Selain produktifitas karya ilmiahnya yang tinggi, kelebihan lain dari Ibnu Rusyd dalam karyanya adalah gaya penuturannya yang mencakup komentar, koreksi, dan opini sehingga karyanya lebih hidup dan tidak sekadar deskripsi belaka. Karya-karya Ibnu Rusyd meliputi berbagai ilmu; filsafat, fiqh, ushul fiqh, bahasa, kedokteran, astronomi, politik, dan akhlaq. Buku-bukunya adakalanya merupakan genuine karyanya sendiri, ada pula ulasan dan ringkasan terhadap karya orang lain. Karena penghargaannya yang sangat tinggi terhadap Aristoteles, maka tidak mengherankan jika ia memberikan perhatian yang besar untuk mengulas dan meringkas filsafat Aristoleles. Buku-buku lain yang telah diulasnya adalah buku-buku karangan Plato, Iskandar Aphrodisias, Plotinus, Galinus, al-Farabi, Ibnu Sina, Ibnu Bajah, dan al-Ghazali. Ibnu Rusyd menulis sejak usia 34 tahun hingga akhir usianya, 72 tahun. Selama hampir 40 tahun ini, ia menghasilkan sepuluh ribu lembar yang terdiri dari berbagai buku, baik yang besar dan berjilid-jilid maupun yang kecil berupa risalah. Sebagaimana disitir Suparman Syukur, Ernest Renan mencatat karya Ibnu Rusyd sebanyak 78 buah buku yang perinciannya terdiri dari 28 buah dalam bidang filsafat, 20 buah dalam bidang kedokteran, 8 buah dalam bidang fiqh, 5 buah dalam bidang teologi, 4 buah dalam bidang astronomi, 2 buah dalam bidang sastra Arab, dan 11 buah dalam bidang disiplin lainnya.

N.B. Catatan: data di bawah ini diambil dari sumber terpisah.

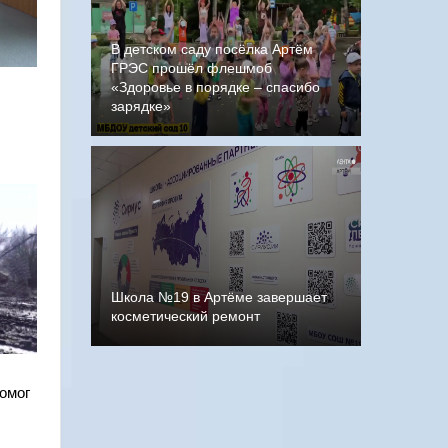
В детском саду посёлка Артём
ГРЭС прошёл флешмоб
«Здоровье в порядке – спасибо
зарядке»
Школа №19 в Артёме завершает
косметический ремонт
омог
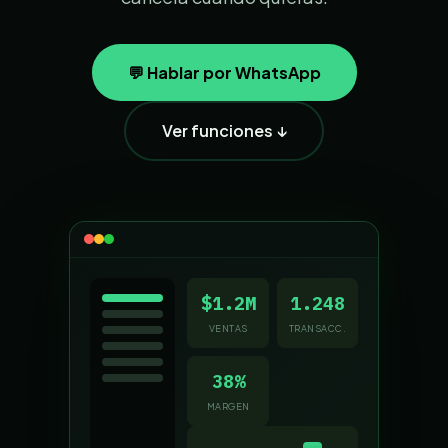
💬 Hablar por WhatsApp
Ver funciones ↓
$1.2M
1.248
VENTAS
TRANSACC.
38%
MARGEN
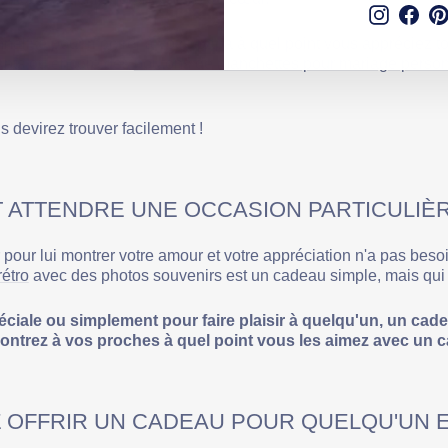
Instagr
Fac
nnalisé pour montrer à votre papa à quel point vous appréciez tou
ants ou encore des
boutons de manchettes pour mariage person
us devirez trouver facilement !
T ATTENDRE UNE OCCASION PARTICULIÈRE
r pour lui montrer votre amour et votre appréciation n'a pas be
rétro
avec des photos souvenirs est un cadeau simple, mais qui 
iale ou simplement pour faire plaisir à quelqu'un, un cad
montrez à vos proches à quel point vous les aimez avec un c
 OFFRIR UN CADEAU POUR QUELQU'UN E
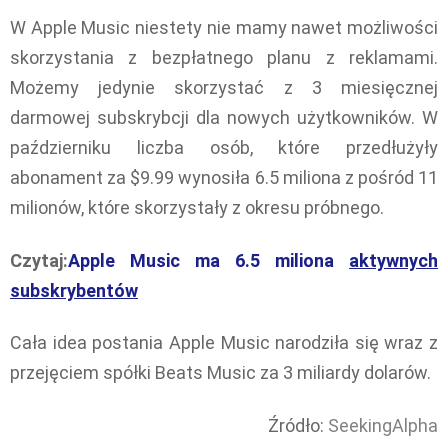
W Apple Music niestety nie mamy nawet możliwości
skorzystania z bezpłatnego planu z reklamami.
Możemy jedynie skorzystać z 3 miesięcznej
darmowej subskrybcji dla nowych użytkowników. W
październiku liczba osób, które przedłużyły
abonament za $9.99 wynosiła 6.5 miliona z pośród 11
milionów, które skorzystały z okresu próbnego.
Czytaj:
Apple Music ma 6.5 miliona
aktywnych
subskrybentów
Cała idea postania Apple Music narodziła się wraz z
przejęciem spółki Beats Music za 3 miliardy dolarów.
Źródło:
SeekingAlpha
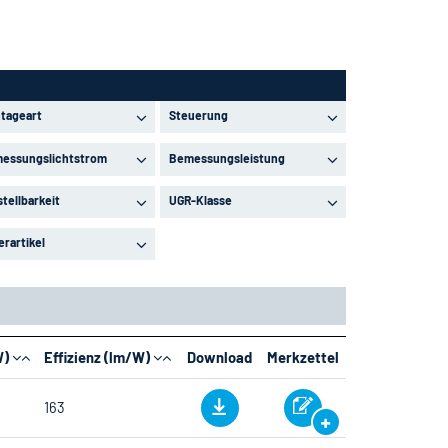
tageart
Steuerung
essungslichtstrom
Bemessungsleistung
stellbarkeit
UGR-Klasse
erartikel
W)
Effizienz (lm/W)
Download
Merkzettel
163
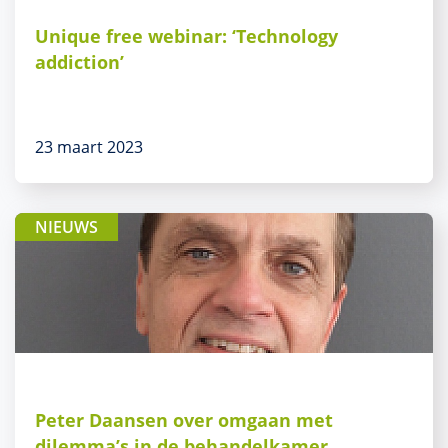
Unique free webinar: ‘Technology
addiction’
23 maart 2023
NIEUWS
Peter Daansen over omgaan met
dilemma’s in de behandelkamer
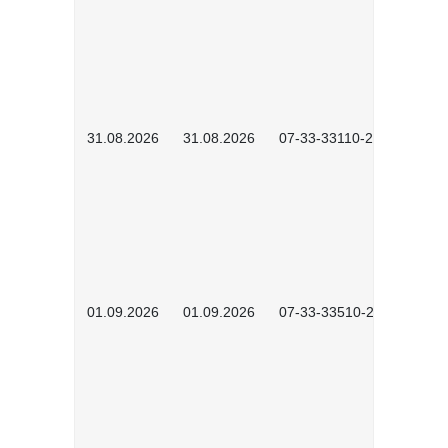
31.08.2026
31.08.2026
07-33-33110-2602
01.09.2026
01.09.2026
07-33-33510-2601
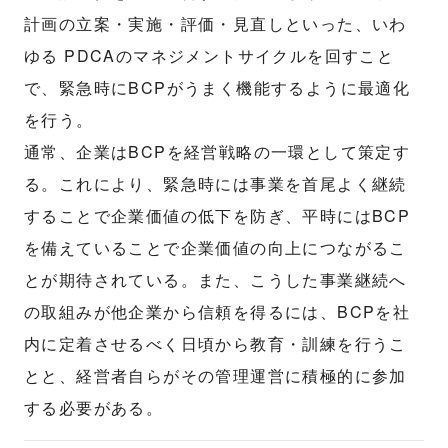
計画の立案・実施・評価・見直しといった、いわ
ゆる PDCAのマネジメントサイクルを回すこと
で、緊急時にBCPがうまく機能するように最適化
を行う。
通常、企業はBCPを経営戦略の一環として策定す
る。これにより、緊急時には事業を首尾よく継続
することで企業価値の低下を防ぎ、平時にはBCP
を備えていることで企業価値の向上につながるこ
とが期待されている。また、こうした事業継続へ
の取組みが他企業から信頼を得るには、BCPを社
内に定着させるべく日頃から教育・訓練を行うこ
とと、経営者自らがその管理運営に積極的に参加
する必要がある。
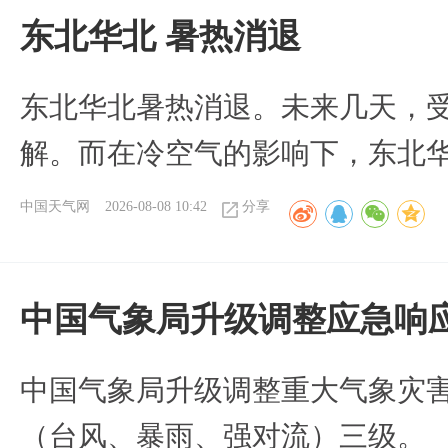
​东北华北 暑热消退
​东北华北暑热消退。未来几天，
解。而在冷空气的影响下，东北
中国天气网
2026-08-08 10:42
分享
中国气象局升级调整应急响
中国气象局升级调整重大气象灾
（台风、暴雨、强对流）三级。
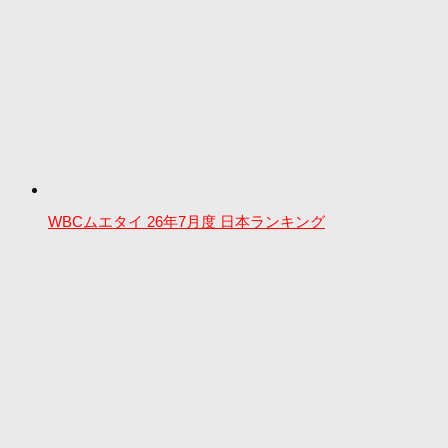
WBCムエタイ 26年7月度 日本ランキング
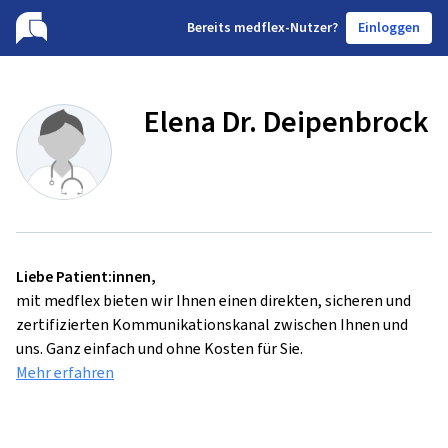
B
ereits medflex-Nutzer?
Einloggen
Elena Dr. Deipenbrock
Liebe Patient:innen,
mit medflex bieten wir Ihnen einen direkten, sicheren und
zertifizierten Kommunikationskanal zwischen Ihnen und
uns. Ganz einfach und ohne Kosten für Sie.
Mehr erfahren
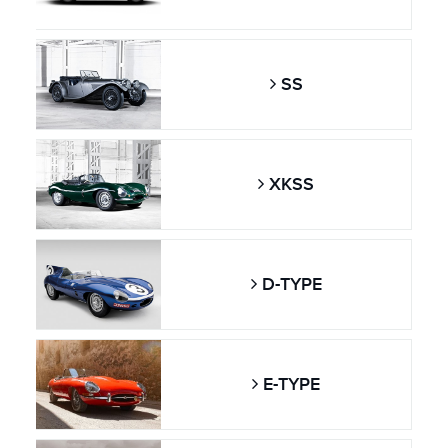
SS
XKSS
D-TYPE
E-TYPE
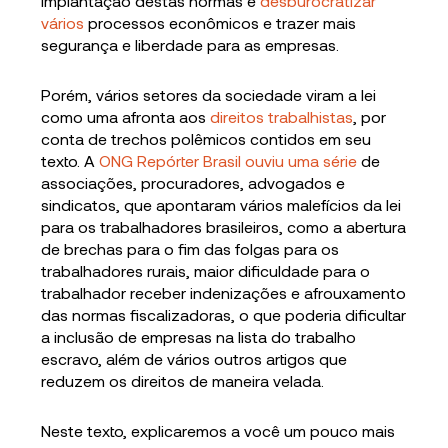
implantação destas normas é
desburocratizar
vários
processos econômicos e trazer mais
segurança e liberdade para as empresas.
Porém, vários setores da sociedade viram a lei
como uma afronta aos
direitos trabalhistas
, por
conta de trechos polêmicos contidos em seu
texto. A
ONG Repórter Brasil ouviu uma série
de
associações, procuradores, advogados e
sindicatos, que apontaram vários malefícios da lei
para os trabalhadores brasileiros, como a abertura
de brechas para o fim das folgas para os
trabalhadores rurais, maior dificuldade para o
trabalhador receber indenizações e afrouxamento
das normas fiscalizadoras, o que poderia dificultar
a inclusão de empresas na lista do trabalho
escravo, além de vários outros artigos que
reduzem os direitos de maneira velada.
Neste texto, explicaremos a você um pouco mais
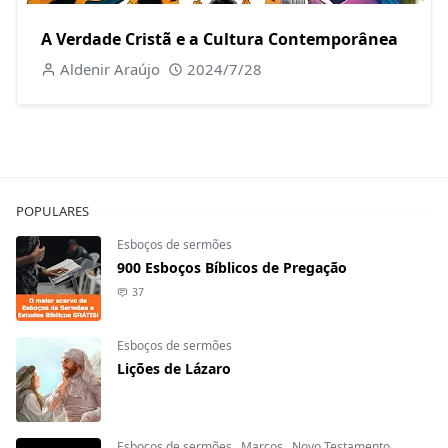
A Verdade Cristã e a Cultura Contemporânea
Aldenir Araújo
2024/7/28
POPULARES
Esboços de sermões
900 Esboços Bíblicos de Pregação
37
Esboços de sermões
Lições de Lázaro
Esboços de sermões
,
Marcos
,
Novo Testamento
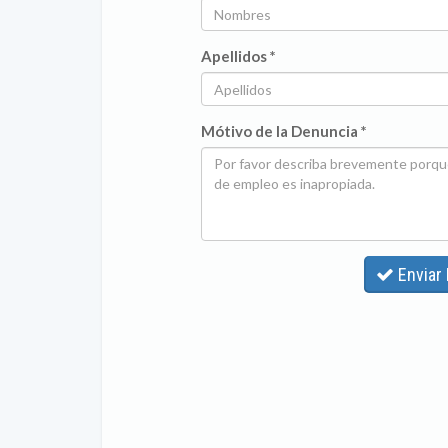
Apellidos *
Mótivo de la Denuncia *
Enviar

Setelah Abu Ya’qub meninggal, anaknya yang bernama Abu Yusuf al-Mansur menggantikannya sebagai khalifah. Ia sangat mengagumi dan menghormati Ibnu Rusyd melebihi dari yang dilakukan khalifah-khalifah sebelumnya. Pengaruh Ibnu Rusyd semakin meluas, sehingga pikiran dan pendapatnya selalu menjadi bahan kajian yang hampir tidak pernah putus. Akan tetapi pada 1195, keadaan berubah sama sekali. Sekelompok fuqaha dan ulama lain menuduhnya sebagai seorang zindiq dan kafir. Khalifah akhirnya juga “terpengaruh” oleh keadaan ini dan memecatnya dari jabatan hakim dan mengasingkannya di perkampungan Yahudi, Elisana (Lucena), yang terletak sekitar 50 kilometer sebelah tenggara Cordova. Buku-bukunya dibakar, terutama buku-buku filsafat, kecuali buku-buku kedokteran, astronomi dan matematika. Menurut Nurcholish Madjid, terjadinya tindakan Khalifah yang tragis ini pada dasarnya atas pertimbangan politis belaka.

Hal ini karena Khalifah mendapat desakan dari para ulama fiqh yang memiliki banyak massa. Sementara bagi Khalifah sendiri, tindakan itu diambil untuk keperluan mobilisasi massa (yang kebanyakan di bawah pengaruh ulama fiqh) untuk menghadapi pemberontakan Kristen Spanyol. Suasana mencekam ini dimanfaatkan oleh para ulama fiqh beserta pendukungnya yang menolak pemikiran Ibnu Rusyd untuk melenyapkan karya-karyanya di bawah legitimasi Khalifah, sekaligus untuk mencapai posisi strategis dalam politik yang pernah hilang. Ibnu Rusyd akhirnya menjalani hukuman pengasingan di Lucena, tempat perkampungan Yahudi tersebut. Namun demikian, Ibnu Rusyd justru lebih leluasa dalam mengembangkan pemikirannya di pengasingan ini karena ia memiliki banyak pengikut yang mengaguminya dari kalangan Yahudi dan bangsa Latin.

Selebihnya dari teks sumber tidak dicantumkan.